| Exercise task 1 |
Please extract the passage on Leicester Secular Hall between "The building is" and "have spoken there.", inclusive.

○ ○ ○ ○

Leicester Secular Hall is a Grade II listed building in Leicester, England. It was built in 1881 for  the city's Secular Society.

The Leicester Secular Hall Co. Ltd for its construction. The lead shareholder was Josiah Gimson, an engineer and councillor. Ownership of the Hall subsequently passed to the Leicester Rationalist Trust. 

The building is located in the centre of Leicester at 75 Humberstone Gate. It was designed by W Larner Sugden of Leek, Staffordshire. The frontage contains five busts depicting, in chronological order,  Socrates, Jesus, Voltaire, Thomas Paine, and Robert Owen.

History
The building of the hall was proposed in 1872 after George Holyoake, who coined the word "secularism", was refused the use of a public room for a lecture. George Bernard Shaw and William Morris are among the many radical thinkers who have spoken there.

○ ○ ○ ○

| Exercise task 2 |
Count the lines of the rows that contain the string "atrium", matching case, and give only the number.

Data items:
○ ○ ○ ○

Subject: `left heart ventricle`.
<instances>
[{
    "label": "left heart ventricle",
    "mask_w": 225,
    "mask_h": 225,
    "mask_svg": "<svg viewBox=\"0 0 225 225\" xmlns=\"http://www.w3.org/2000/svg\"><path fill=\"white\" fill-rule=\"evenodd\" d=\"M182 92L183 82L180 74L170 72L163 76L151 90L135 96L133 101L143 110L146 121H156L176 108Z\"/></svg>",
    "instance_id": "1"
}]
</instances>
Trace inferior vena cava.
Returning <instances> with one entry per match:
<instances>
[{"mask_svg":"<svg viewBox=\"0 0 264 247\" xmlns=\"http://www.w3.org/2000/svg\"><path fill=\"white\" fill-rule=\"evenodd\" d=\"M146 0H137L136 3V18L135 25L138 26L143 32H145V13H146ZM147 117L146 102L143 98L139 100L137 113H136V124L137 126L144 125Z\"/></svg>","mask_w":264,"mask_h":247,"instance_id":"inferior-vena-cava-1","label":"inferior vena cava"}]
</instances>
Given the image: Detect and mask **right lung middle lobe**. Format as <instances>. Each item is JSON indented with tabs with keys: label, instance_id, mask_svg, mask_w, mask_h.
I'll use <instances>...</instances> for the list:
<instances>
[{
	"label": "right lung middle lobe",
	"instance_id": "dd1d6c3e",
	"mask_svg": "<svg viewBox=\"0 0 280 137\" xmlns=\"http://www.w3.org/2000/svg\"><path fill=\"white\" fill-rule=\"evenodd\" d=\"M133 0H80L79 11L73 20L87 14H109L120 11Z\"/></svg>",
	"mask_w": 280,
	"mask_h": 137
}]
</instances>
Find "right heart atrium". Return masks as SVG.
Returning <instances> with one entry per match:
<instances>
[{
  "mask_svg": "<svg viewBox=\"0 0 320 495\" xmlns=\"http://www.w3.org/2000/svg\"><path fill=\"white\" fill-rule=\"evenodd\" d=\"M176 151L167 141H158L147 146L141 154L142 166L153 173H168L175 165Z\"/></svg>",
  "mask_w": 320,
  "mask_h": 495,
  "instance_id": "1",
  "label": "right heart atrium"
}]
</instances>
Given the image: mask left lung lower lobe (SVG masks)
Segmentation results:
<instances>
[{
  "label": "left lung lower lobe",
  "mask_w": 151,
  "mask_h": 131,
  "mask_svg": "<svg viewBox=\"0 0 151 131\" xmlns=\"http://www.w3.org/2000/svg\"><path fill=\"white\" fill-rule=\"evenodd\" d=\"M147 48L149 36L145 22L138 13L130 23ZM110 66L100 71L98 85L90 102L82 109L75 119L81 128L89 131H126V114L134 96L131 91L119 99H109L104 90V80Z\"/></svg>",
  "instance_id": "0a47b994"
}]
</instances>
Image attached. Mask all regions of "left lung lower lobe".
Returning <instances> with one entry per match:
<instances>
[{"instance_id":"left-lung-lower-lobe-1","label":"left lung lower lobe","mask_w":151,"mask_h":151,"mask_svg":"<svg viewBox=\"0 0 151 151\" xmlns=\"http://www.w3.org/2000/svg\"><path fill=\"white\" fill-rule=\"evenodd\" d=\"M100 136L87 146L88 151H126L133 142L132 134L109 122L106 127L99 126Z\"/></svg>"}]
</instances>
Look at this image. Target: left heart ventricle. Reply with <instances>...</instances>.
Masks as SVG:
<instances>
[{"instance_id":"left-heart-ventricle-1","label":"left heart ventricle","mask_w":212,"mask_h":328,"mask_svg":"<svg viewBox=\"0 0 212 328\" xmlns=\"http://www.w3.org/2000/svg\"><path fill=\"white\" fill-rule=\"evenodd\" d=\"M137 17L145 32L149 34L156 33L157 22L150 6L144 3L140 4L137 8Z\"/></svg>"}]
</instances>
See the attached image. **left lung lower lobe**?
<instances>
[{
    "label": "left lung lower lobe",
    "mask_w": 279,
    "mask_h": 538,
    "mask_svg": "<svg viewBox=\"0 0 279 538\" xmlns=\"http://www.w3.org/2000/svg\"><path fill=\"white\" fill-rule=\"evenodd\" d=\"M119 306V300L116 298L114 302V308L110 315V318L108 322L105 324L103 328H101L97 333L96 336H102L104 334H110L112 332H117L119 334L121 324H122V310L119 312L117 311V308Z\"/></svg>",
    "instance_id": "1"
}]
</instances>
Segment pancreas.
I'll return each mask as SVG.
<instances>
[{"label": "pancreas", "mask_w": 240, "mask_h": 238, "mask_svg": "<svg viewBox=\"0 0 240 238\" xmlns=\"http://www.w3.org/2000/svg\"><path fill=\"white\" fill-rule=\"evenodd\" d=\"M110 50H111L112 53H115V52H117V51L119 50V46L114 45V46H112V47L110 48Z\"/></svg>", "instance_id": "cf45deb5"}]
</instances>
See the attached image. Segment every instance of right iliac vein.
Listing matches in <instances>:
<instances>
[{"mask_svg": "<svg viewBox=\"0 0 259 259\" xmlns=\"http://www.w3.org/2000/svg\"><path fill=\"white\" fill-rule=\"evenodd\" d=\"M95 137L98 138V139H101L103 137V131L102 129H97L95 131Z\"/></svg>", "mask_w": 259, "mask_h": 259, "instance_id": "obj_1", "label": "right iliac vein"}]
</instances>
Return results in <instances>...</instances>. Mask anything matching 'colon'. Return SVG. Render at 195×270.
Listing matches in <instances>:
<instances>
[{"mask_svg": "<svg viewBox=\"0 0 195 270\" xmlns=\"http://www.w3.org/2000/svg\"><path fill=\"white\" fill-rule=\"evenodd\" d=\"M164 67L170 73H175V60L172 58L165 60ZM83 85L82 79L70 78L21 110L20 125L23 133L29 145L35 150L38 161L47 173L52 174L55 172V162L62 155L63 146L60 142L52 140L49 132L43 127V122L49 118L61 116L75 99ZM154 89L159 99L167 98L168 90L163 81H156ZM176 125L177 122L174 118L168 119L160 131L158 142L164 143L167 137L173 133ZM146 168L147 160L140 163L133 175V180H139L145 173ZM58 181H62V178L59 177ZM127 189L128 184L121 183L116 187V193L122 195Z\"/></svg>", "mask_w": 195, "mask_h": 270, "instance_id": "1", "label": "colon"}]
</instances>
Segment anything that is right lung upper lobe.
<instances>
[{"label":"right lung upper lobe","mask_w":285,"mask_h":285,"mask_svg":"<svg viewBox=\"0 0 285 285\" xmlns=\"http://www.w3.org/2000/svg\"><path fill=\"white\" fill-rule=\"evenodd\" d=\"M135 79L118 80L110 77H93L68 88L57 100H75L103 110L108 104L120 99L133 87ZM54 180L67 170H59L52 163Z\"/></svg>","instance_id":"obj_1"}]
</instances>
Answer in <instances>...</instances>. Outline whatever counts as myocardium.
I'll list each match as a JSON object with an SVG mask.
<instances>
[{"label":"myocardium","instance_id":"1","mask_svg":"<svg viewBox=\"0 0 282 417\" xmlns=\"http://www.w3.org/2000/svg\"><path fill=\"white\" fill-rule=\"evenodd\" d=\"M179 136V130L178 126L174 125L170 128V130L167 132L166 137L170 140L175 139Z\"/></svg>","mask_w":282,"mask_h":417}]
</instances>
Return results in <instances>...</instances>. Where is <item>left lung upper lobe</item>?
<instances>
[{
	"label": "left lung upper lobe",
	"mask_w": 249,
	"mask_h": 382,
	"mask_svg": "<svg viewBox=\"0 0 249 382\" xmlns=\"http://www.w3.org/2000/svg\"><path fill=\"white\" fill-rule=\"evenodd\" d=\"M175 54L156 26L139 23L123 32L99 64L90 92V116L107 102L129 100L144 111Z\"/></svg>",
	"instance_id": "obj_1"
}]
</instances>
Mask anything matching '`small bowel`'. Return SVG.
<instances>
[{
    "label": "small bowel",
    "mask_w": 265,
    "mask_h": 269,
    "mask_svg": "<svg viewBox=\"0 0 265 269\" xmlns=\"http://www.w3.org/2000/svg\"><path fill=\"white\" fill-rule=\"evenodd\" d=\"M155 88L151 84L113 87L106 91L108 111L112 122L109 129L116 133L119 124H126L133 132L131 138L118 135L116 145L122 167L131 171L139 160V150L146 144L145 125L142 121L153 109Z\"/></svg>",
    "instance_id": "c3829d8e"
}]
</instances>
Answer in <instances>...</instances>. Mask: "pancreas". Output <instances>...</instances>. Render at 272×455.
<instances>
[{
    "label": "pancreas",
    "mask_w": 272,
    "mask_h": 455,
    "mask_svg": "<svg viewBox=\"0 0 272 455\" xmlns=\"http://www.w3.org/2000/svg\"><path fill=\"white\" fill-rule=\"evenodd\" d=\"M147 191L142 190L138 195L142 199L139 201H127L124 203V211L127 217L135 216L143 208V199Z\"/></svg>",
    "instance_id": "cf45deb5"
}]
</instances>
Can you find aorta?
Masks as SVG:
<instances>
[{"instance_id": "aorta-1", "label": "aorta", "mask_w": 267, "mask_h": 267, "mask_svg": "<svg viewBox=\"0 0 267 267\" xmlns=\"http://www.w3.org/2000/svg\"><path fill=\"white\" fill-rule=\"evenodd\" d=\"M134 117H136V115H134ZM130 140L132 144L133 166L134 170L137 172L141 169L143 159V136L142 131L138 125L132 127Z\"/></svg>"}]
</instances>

○ ○ ○ ○

| Exercise response 1 |
The building is located in the centre of Leicester at 75 Humberstone Gate. It was designed by W Larner Sugden of Leek, Staffordshire. The frontage contains five busts depicting, in chronological order,  Socrates, Jesus, Voltaire, Thomas Paine, and Robert Owen.

History
The building of the hall was proposed in 1872 after George Holyoake, who coined the word "secularism", was refused the use of a public room for a lecture. George Bernard Shaw and William Morris are among the many radical thinkers who have spoken there.

| Exercise response 2 |
2